2 Arend WP, Michel BA, Bloch DA, Hunder GG,
Calabrese LH, Edworthy SM, et al. The American
College of Rheumatology 1990 criteria for the classification of
Takayasu arteritis. Arthritis Rheum 1990; 33: 1129-34.
3 Kerr GS, Hallahan CW, Giordano J,
Leavitt RY, Fauci AS, Rottem M, Hoffman GS.
Takayasu arteritis. Ann Intern Med 1994; 120: 919-29.
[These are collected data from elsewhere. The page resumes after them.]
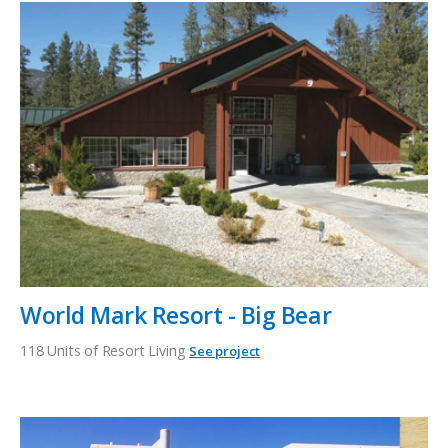
World Mark Resort - Big Bear
118 Units of Resort Living
See project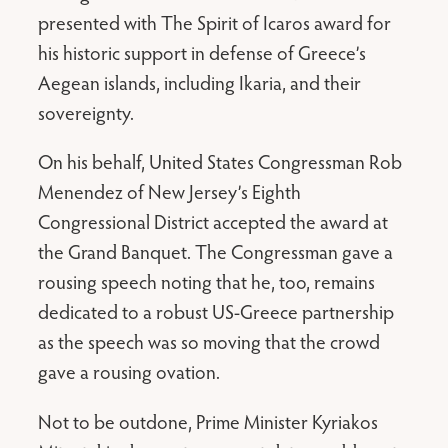
presented with The Spirit of Icaros award for
his historic support in defense of Greece’s
Aegean islands, including Ikaria, and their
sovereignty.
On his behalf, United States Congressman Rob
Menendez of New Jersey’s Eighth
Congressional District accepted the award at
the Grand Banquet. The Congressman gave a
rousing speech noting that he, too, remains
dedicated to a robust US-Greece partnership
as the speech was so moving that the crowd
gave a rousing ovation.
Not to be outdone, Prime Minister Kyriakos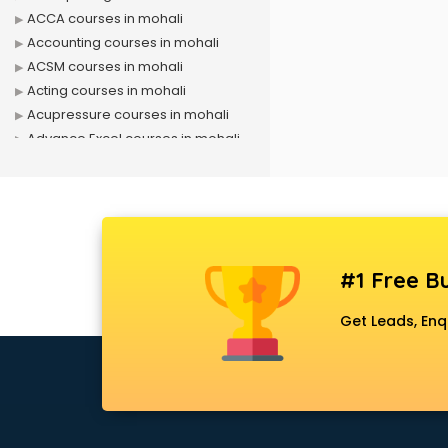
ACCA courses in mohali
Accounting courses in mohali
ACSM courses in mohali
Acting courses in mohali
Acupressure courses in mohali
Advance Excel courses in mohali
AI courses in mohali
Air Hostess courses in mohali
Air Ticketing courses in mohali
Air Traffic Controller courses in
mohali
#1 Free Bu
Airline Ticketing courses in mohali
Amadeus courses in mohali
Get Leads, Enq
Anchoring courses in mohali
Android Developer courses in
mohali
Anganwadi Supervisor courses in
mohali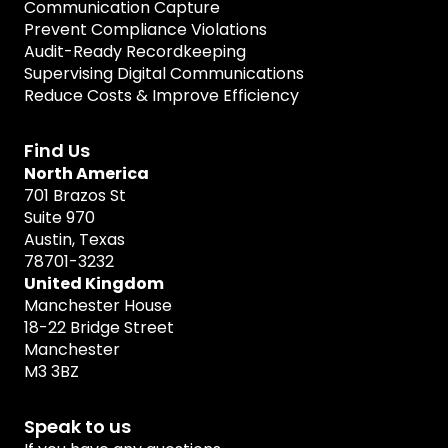
Communication Capture
Prevent Compliance Violations
Audit-Ready Recordkeeping
Supervising Digital Communications
Reduce Costs & Improve Efficiency
Find Us
North America
701 Brazos St
Suite 970
Austin, Texas
78701-3232
United Kingdom
Manchester House
18-22 Bridge Street
Manchester
M3 3BZ
Speak to us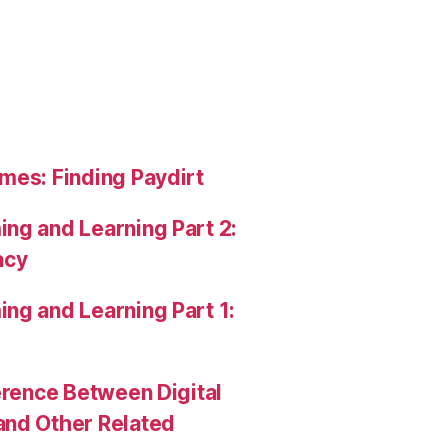
mes: Finding Paydirt
ng and Learning Part 2:
acy
ng and Learning Part 1:
erence Between Digital
and Other Related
4 Pascual-Lopez M, Hernandez-Nunez A,
Aragues-Montanes M, Dauden E, Fraga J,
Garcia-Diez A. Takayasu’s disease with cutaneous involvement.
Dermatology 2004; 208: 10-5.
5 Crowson NA, Mihm Jr. MC, Magro C. Pyoderma
gangrenosum: a review. J Cutan Pathol 2003; 30: 97-107.
6 Ujiie H, Sawamura D, Yokota K, Nishie W,
Shichinohe R, Shimizu H. Pyoderma gangrenosum associated
with Takayasu’s arteritis. Clin Exp Dermatol 2004; 29: 357-9.